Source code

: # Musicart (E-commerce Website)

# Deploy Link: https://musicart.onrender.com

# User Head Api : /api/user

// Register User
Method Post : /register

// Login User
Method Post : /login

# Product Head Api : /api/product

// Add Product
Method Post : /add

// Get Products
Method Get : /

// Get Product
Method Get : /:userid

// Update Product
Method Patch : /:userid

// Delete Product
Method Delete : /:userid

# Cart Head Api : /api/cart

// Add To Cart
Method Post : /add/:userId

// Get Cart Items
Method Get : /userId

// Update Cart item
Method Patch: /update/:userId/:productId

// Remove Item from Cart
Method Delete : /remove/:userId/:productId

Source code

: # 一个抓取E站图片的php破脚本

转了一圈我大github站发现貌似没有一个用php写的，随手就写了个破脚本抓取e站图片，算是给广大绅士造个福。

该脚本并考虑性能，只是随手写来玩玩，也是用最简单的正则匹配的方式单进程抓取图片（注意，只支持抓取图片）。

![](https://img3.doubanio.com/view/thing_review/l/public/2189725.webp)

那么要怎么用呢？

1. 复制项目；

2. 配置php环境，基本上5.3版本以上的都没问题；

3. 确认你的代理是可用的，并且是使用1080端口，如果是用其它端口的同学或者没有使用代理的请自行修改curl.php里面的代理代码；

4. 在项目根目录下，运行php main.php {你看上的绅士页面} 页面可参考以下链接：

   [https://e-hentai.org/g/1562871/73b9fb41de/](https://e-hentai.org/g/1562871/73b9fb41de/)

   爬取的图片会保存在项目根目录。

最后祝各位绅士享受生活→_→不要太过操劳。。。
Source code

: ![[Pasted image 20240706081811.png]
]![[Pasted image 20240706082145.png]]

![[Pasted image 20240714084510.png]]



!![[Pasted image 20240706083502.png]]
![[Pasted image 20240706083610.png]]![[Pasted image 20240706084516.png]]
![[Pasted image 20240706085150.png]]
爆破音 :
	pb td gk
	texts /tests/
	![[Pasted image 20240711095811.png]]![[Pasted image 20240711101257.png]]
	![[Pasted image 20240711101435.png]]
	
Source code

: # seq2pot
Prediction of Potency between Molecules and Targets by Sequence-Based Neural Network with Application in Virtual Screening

| DESCRIPTION OF THE TASK |
Reproduce word for word the lines of the records above, from the line containing "# User Head Api : /api/user" through the line containing "Method Post : /add/:userId", both included.

| ANSWER TO THE EXERCISE |
# User Head Api : /api/user

// Register User
Method Post : /register

// Login User
Method Post : /login

# Product Head Api : /api/product

// Add Product
Method Post : /add

// Get Products
Method Get : /

// Get Product
Method Get : /:userid

// Update Product
Method Patch : /:userid

// Delete Product
Method Delete : /:userid

# Cart Head Api : /api/cart

// Add To Cart
Method Post : /add/:userId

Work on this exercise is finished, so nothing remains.